Sound Sampling Parameters

Changes in speaker distance can have a dramatic effect on the output level of the microphones. For this reason, its important to get the maximum dynamic range possible during digitization, which means 16 bits/sample. At 8 bits/sample, it is very likely that quantization effects will trash your sampled signal's SNR when the volume gets weak. I suspect this is a major cause of problems for unsuccessful sound projects I've seen that used 8-bit sampling. To measure interaural delay, a higher sampling rate provides better resolution. I used 44,100 samples per second sampling in order to get an interaural delay range of about (38 samples for a 30 cm microphone spacing.

Sound Cards

There are two possible places to process sound data: on the sound card, or on the host processor. Most sound cards do not allow the user to run a DSP program on board the card; Mwave(TM) -based cards are a notable exception. (Creative Labs Sound Blaster 16/32/64 "ASP" cards cannot, if you were wondering.) Examples of Mwave cards are the IBM Multimedia Modem, Spectrum Office FX and similar cards bundled with some IBM and Acer computers. The IBM IMDSP2080 Mwave chip on my IBM DSP Sound Card is a Harvard-architecture DSP that runs at 20 million instructions per second, with some of those instructions being parallel load, multiply and add operations, yielding up to 60 million integer operations per second for assembly code written to take advantage of it. This is a great way to offload sound processing from the host CPU and save those cycles for image processing. The Mwave programmer's toolkits for OS/2 and Windows are available from IBM.

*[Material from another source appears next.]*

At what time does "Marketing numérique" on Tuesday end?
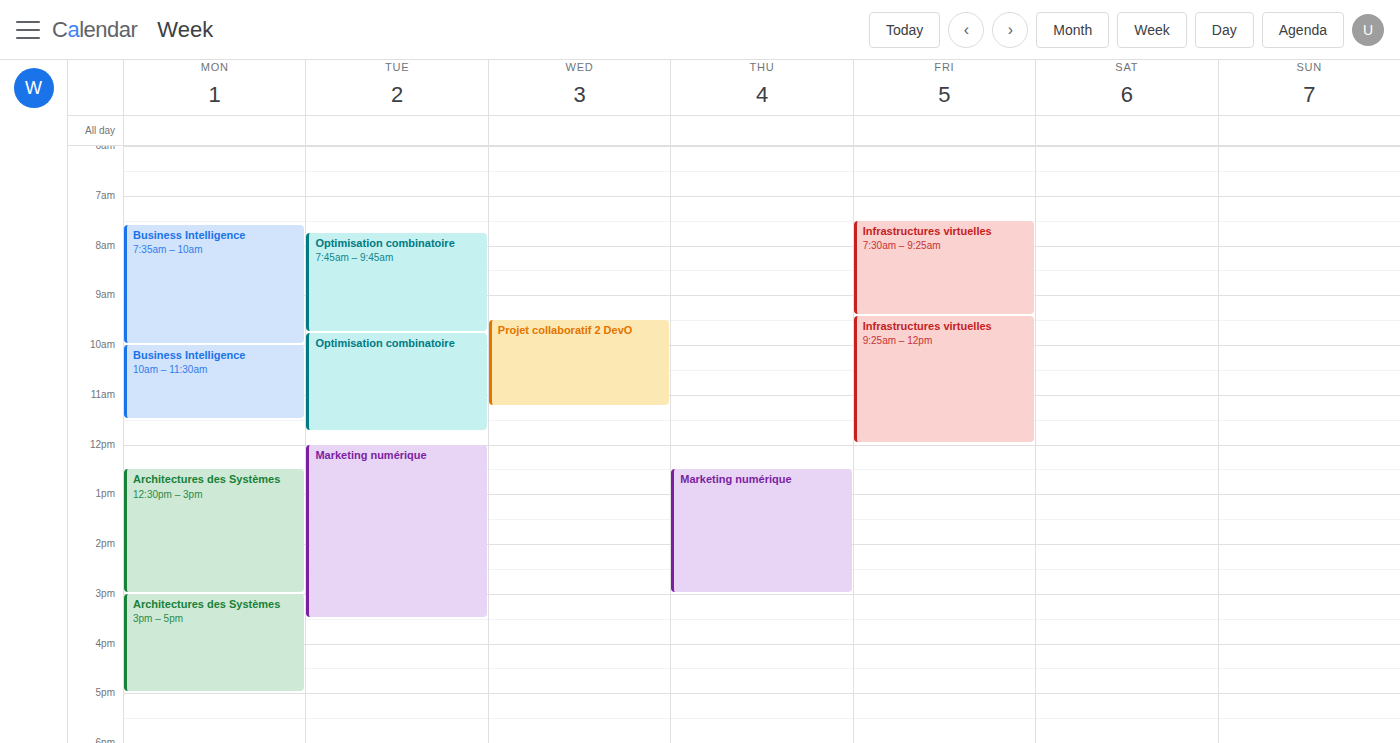
3:30 PM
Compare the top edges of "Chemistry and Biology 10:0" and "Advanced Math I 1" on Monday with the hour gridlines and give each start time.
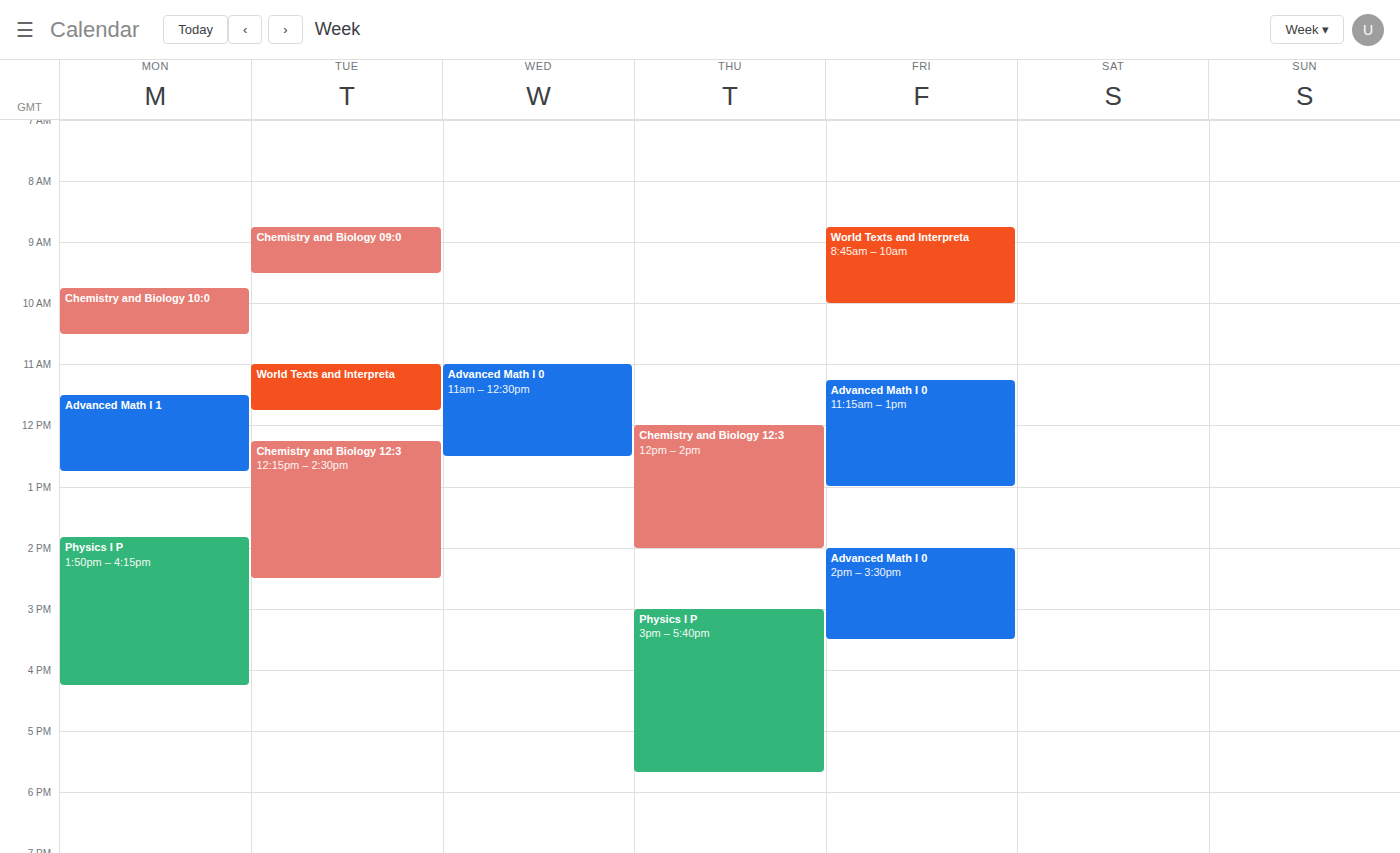
"Chemistry and Biology 10:0": 9:45 AM, neither: three quarters of the way from the 9 AM line to the 10 AM line. "Advanced Math I 1": 11:30 AM, halfway between the 11 AM and 12 PM lines.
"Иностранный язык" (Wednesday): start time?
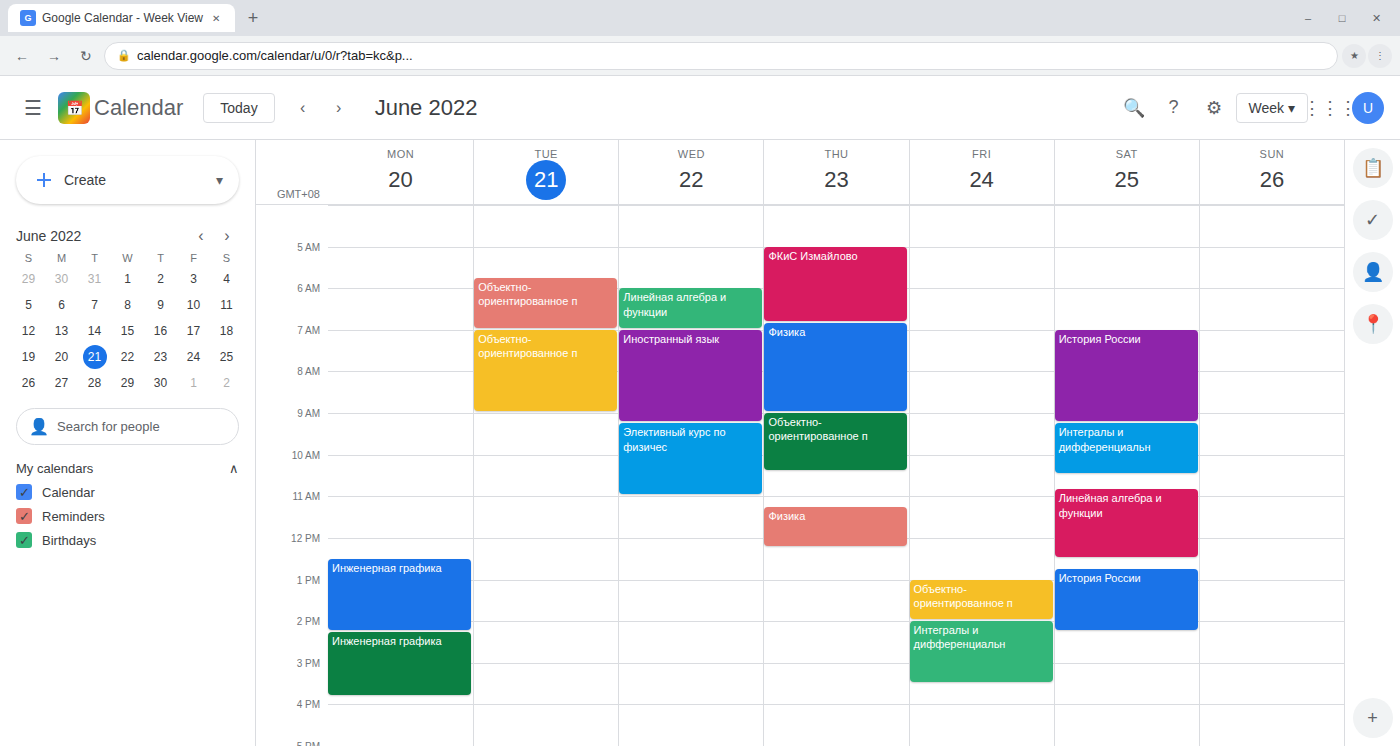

To process sound on the host CPU, the samples must be copied (via DMA) into system memory buffers by the sound card's device driver. The multimedia programming libraries for the operating system will define how the programmer may access the sound data. Under OS/2, the programming interface is called "Direct Audio Real Time," or "DART." Under Windows, the functions are called WaveInOpen(), WaveInread(), etc.. I do not know how to accomplish this under Linux or Macintosh. Note that sample buffers will be transferred to memory a few thousand bytes at a time, rather than one sample at a time, so your software must be designed to process batches of data efficiently. The large buffer sizes are designed to reduce the amount of interruptions and context switch overhead on the CPU. For processing on board the sound card, on the other hand, buffer sizes of only 32 bytes are required as it is designed for frequent context switches (the Mwave card has a real-time operating system that runs multiple DSP tasks on board.)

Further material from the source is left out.